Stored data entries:

◇ ◇ ◇ ◇

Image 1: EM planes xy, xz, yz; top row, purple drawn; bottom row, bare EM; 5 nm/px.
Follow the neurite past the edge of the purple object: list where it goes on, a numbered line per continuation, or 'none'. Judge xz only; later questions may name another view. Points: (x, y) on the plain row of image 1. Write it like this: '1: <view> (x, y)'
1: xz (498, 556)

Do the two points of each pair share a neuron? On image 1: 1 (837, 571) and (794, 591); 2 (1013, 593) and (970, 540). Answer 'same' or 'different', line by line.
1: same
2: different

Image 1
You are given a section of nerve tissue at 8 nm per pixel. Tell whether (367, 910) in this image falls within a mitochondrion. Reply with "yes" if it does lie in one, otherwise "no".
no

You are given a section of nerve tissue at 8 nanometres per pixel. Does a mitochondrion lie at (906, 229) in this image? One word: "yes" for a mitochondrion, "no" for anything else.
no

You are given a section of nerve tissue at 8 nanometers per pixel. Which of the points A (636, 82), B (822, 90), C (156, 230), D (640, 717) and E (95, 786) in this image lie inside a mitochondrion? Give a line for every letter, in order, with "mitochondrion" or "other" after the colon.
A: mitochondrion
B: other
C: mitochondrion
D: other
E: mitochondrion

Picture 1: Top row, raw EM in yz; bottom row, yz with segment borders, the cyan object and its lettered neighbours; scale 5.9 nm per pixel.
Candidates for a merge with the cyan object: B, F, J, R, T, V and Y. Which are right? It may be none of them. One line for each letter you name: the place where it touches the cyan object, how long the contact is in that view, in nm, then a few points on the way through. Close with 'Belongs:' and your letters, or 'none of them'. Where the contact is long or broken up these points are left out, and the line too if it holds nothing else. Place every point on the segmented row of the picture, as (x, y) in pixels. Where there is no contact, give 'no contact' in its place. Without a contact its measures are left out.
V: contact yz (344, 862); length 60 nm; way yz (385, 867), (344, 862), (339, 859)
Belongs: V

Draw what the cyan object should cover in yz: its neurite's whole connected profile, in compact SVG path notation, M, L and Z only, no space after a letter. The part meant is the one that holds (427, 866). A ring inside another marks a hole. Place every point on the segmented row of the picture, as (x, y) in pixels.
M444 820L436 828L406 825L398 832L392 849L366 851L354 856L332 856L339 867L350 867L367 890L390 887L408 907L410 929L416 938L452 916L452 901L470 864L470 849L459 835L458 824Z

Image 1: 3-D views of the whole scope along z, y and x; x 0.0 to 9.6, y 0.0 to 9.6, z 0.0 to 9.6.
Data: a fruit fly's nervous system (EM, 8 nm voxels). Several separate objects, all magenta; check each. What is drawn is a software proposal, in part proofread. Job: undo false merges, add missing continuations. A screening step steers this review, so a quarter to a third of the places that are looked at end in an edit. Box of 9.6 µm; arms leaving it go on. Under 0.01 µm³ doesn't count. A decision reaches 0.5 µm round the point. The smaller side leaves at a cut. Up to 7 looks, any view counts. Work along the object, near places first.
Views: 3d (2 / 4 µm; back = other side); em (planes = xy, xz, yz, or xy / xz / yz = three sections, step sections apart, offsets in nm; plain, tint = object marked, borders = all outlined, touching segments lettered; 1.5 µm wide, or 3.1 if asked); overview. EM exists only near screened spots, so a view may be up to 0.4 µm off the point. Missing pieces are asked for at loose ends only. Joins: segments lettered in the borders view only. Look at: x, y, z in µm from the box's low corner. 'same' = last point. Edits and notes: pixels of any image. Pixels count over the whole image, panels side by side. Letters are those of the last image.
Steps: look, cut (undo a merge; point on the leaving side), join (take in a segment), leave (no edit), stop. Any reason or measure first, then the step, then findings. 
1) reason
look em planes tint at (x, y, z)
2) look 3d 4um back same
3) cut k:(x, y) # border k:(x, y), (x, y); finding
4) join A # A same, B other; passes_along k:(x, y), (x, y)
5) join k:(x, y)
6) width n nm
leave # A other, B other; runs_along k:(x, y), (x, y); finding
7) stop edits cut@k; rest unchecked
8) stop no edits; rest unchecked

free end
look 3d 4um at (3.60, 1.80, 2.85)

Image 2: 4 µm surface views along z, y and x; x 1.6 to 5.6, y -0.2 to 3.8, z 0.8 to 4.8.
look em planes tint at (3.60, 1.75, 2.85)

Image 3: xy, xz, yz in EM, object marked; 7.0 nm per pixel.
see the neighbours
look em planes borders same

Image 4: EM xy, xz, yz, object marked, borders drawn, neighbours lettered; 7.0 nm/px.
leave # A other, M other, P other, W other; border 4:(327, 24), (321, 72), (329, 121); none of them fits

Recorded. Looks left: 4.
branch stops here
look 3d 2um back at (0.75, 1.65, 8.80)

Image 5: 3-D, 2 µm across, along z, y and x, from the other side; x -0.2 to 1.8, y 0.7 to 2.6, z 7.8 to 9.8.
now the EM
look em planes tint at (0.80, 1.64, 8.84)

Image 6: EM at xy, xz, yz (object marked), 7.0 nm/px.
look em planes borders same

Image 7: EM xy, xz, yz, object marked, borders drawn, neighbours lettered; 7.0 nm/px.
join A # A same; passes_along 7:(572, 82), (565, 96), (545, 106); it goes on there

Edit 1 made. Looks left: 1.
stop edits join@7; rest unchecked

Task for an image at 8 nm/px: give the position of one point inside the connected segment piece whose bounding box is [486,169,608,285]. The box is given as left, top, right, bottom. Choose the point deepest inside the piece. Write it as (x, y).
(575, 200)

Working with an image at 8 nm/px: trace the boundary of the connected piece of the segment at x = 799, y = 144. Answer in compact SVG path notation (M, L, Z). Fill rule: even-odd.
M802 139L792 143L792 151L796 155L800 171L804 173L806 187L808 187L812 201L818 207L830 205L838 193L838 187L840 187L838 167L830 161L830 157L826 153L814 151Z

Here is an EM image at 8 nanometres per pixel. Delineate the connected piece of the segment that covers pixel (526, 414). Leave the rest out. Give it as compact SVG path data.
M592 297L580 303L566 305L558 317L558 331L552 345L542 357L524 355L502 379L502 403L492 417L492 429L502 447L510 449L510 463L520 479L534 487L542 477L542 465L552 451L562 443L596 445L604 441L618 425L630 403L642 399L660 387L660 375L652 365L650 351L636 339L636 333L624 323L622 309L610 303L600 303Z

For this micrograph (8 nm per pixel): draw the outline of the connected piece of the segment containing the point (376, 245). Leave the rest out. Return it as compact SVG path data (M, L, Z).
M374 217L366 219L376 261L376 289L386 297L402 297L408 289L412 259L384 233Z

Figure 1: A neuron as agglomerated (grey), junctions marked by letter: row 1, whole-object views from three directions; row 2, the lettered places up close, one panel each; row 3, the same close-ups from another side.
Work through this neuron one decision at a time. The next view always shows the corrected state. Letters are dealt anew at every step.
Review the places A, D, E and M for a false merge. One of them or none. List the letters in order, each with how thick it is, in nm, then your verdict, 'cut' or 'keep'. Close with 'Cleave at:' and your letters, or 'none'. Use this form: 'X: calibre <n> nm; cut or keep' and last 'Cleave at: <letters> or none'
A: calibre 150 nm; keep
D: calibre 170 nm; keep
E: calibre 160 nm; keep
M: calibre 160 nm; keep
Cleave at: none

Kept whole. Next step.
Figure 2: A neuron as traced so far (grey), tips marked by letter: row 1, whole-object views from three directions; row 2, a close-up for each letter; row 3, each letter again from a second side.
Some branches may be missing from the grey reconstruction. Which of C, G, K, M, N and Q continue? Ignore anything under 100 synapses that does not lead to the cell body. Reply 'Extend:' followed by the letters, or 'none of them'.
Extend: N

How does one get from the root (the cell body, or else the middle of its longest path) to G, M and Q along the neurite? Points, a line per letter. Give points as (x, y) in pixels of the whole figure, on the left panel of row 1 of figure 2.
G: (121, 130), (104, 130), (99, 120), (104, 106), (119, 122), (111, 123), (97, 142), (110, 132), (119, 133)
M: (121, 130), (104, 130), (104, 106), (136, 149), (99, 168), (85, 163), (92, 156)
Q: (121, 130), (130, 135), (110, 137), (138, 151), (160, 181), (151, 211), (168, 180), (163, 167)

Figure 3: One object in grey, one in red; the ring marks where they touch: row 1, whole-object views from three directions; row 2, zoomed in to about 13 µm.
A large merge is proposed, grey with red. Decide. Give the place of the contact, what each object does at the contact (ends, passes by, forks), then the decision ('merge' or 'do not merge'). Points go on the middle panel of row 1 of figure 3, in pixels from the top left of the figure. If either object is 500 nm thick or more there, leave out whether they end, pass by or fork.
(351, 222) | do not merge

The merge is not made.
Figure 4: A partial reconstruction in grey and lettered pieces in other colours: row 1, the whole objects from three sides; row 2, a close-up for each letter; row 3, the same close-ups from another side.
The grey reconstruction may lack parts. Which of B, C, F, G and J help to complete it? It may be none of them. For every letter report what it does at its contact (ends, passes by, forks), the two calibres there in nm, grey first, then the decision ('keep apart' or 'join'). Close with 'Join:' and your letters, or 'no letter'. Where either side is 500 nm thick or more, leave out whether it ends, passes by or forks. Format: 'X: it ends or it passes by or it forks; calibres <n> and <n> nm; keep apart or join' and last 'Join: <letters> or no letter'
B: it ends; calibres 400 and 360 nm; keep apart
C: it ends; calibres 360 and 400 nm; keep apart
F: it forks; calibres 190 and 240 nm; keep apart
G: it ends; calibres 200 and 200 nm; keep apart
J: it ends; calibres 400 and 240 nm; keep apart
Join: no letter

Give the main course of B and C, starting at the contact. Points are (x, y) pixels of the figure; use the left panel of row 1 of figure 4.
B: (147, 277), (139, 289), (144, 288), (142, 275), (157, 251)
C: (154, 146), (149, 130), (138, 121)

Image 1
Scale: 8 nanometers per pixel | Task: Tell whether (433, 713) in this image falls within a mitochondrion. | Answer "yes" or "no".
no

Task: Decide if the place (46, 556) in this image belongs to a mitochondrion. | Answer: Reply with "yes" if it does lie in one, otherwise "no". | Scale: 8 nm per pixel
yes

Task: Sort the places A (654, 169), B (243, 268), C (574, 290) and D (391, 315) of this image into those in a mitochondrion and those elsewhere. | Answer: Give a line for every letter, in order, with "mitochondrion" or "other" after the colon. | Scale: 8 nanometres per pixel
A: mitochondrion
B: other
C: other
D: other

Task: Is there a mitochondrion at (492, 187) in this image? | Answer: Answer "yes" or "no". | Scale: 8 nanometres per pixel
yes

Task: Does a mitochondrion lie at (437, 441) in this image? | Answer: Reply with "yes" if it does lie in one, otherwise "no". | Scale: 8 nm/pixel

◇ ◇ ◇ ◇

(ASSIGNMENT)
Which lines of the data above contain "leaving"? Copy each one.

(ANSWER TO THIS TASK)
Data: a fruit fly's nervous system (EM, 8 nm voxels). Several separate objects, all magenta; check each. What is drawn is a software proposal, in part proofread. Job: undo false merges, add missing continuations. A screening step steers this review, so a quarter to a third of the places that are looked at end in an edit. Box of 9.6 µm; arms leaving it go on. Under 0.01 µm³ doesn't count. A decision reaches 0.5 µm round the point. The smaller side leaves at a cut. Up to 7 looks, any view counts. Work along the object, near places first.
Steps: look, cut (undo a merge; point on the leaving side), join (take in a segment), leave (no edit), stop. Any reason or measure first, then the step, then findings. 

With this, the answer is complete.